Paper: Pyramid Self-Attention for Semantic Segmentation
by Jiyang Qi1, Xinggang Wang1,2 *, Yao Hu3, Xu Tang3, Wenyu Liu1
1 School of EIC, HUST, 2 Hubei Key Laboratory of Smart Internet Technology, 3 Alibaba Group
(*) Corresponding Author
Self-attention is vital in computer vision since it is the building block of Transformer and can model long-range context for visual recognition. However, computing pairwise self-attention between all pixels for dense prediction tasks (e.g., semantic segmentation) costs high computation. In this work, we propose a novel pyramid self-attention (PySA) mechanism which can collect global context information far more efficiently. Concretely, the basic module of PySA first divides the whole image into R x R regions, and then further divides every region into G x G grids.

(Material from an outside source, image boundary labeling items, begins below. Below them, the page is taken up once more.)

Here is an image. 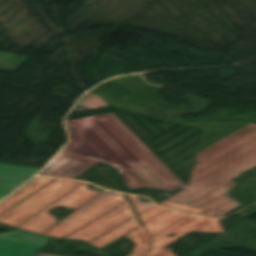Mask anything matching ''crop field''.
I'll return each instance as SVG.
<instances>
[{"label":"crop field","instance_id":"obj_1","mask_svg":"<svg viewBox=\"0 0 256 256\" xmlns=\"http://www.w3.org/2000/svg\"><path fill=\"white\" fill-rule=\"evenodd\" d=\"M87 184L72 180L56 179L0 215V222L17 226L50 204V207L19 226V228L41 234L54 225L61 216L77 209L100 193L88 189ZM129 196L154 241L148 256H175L171 251H161V249L189 231H224L219 220L194 216L185 212L160 207L153 203H142L136 196ZM122 201L125 203L65 238L83 240L101 248L125 234L135 243L133 251L128 256H146L151 241L144 226H140L141 228L129 234L127 233L140 224L125 195L120 193H101L43 235L62 238ZM60 205L71 209L64 212L58 218H55L57 215L53 216L47 212L50 208ZM126 220L128 221L92 241ZM170 233H176V235L172 238L167 237Z\"/></svg>","mask_w":256,"mask_h":256},{"label":"crop field","instance_id":"obj_2","mask_svg":"<svg viewBox=\"0 0 256 256\" xmlns=\"http://www.w3.org/2000/svg\"><path fill=\"white\" fill-rule=\"evenodd\" d=\"M256 166V124L222 122L203 131L190 187L161 205L220 217L239 206L230 181Z\"/></svg>","mask_w":256,"mask_h":256},{"label":"crop field","instance_id":"obj_3","mask_svg":"<svg viewBox=\"0 0 256 256\" xmlns=\"http://www.w3.org/2000/svg\"><path fill=\"white\" fill-rule=\"evenodd\" d=\"M45 237L26 230L0 234V256H35L48 242Z\"/></svg>","mask_w":256,"mask_h":256},{"label":"crop field","instance_id":"obj_4","mask_svg":"<svg viewBox=\"0 0 256 256\" xmlns=\"http://www.w3.org/2000/svg\"><path fill=\"white\" fill-rule=\"evenodd\" d=\"M39 170L0 163V199L7 196Z\"/></svg>","mask_w":256,"mask_h":256},{"label":"crop field","instance_id":"obj_5","mask_svg":"<svg viewBox=\"0 0 256 256\" xmlns=\"http://www.w3.org/2000/svg\"><path fill=\"white\" fill-rule=\"evenodd\" d=\"M52 179H54V178H52V177H39V178L35 179L30 184H28L26 187L21 189L19 192H17L13 196H11L10 198H8L4 202H2L0 204V213L3 212L4 210H6L7 208H9L10 206H12L13 204H15L17 201H19L20 199H22L23 197H25L26 195H28L32 191L36 190L37 188H39L40 186L44 185L45 183L49 182ZM37 181L39 183L35 187H33L31 190H29Z\"/></svg>","mask_w":256,"mask_h":256},{"label":"crop field","instance_id":"obj_6","mask_svg":"<svg viewBox=\"0 0 256 256\" xmlns=\"http://www.w3.org/2000/svg\"><path fill=\"white\" fill-rule=\"evenodd\" d=\"M79 105L86 106L88 109H95L108 106L101 97L94 94H89L88 96H86Z\"/></svg>","mask_w":256,"mask_h":256},{"label":"crop field","instance_id":"obj_7","mask_svg":"<svg viewBox=\"0 0 256 256\" xmlns=\"http://www.w3.org/2000/svg\"><path fill=\"white\" fill-rule=\"evenodd\" d=\"M38 256H57V255L39 254Z\"/></svg>","mask_w":256,"mask_h":256}]
</instances>
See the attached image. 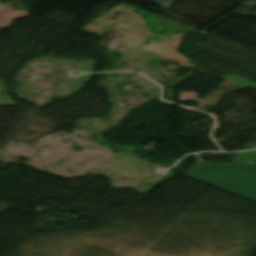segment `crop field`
<instances>
[{
  "instance_id": "obj_2",
  "label": "crop field",
  "mask_w": 256,
  "mask_h": 256,
  "mask_svg": "<svg viewBox=\"0 0 256 256\" xmlns=\"http://www.w3.org/2000/svg\"><path fill=\"white\" fill-rule=\"evenodd\" d=\"M150 1L160 4L166 8H168L169 5L173 2V0H150Z\"/></svg>"
},
{
  "instance_id": "obj_1",
  "label": "crop field",
  "mask_w": 256,
  "mask_h": 256,
  "mask_svg": "<svg viewBox=\"0 0 256 256\" xmlns=\"http://www.w3.org/2000/svg\"><path fill=\"white\" fill-rule=\"evenodd\" d=\"M185 175L256 200V165L209 163L200 160Z\"/></svg>"
}]
</instances>
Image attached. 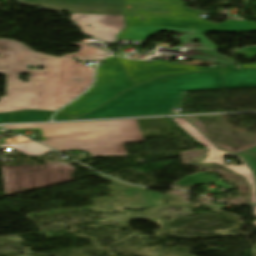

One feature is extracted for each grid and then self-attention is applied to the grid features within the same region. PySA keeps increasing R (e.g., from 1 to 8) to harvest more local context information and propagate global context to local regions in a parallel/series manner. Since G can be kept as a small value, the computation complexity is low.
By keeping increasing R (e.g., from 1 to 8), models can harvest more local context information and propagate global context to local regions in a parallel/series manner.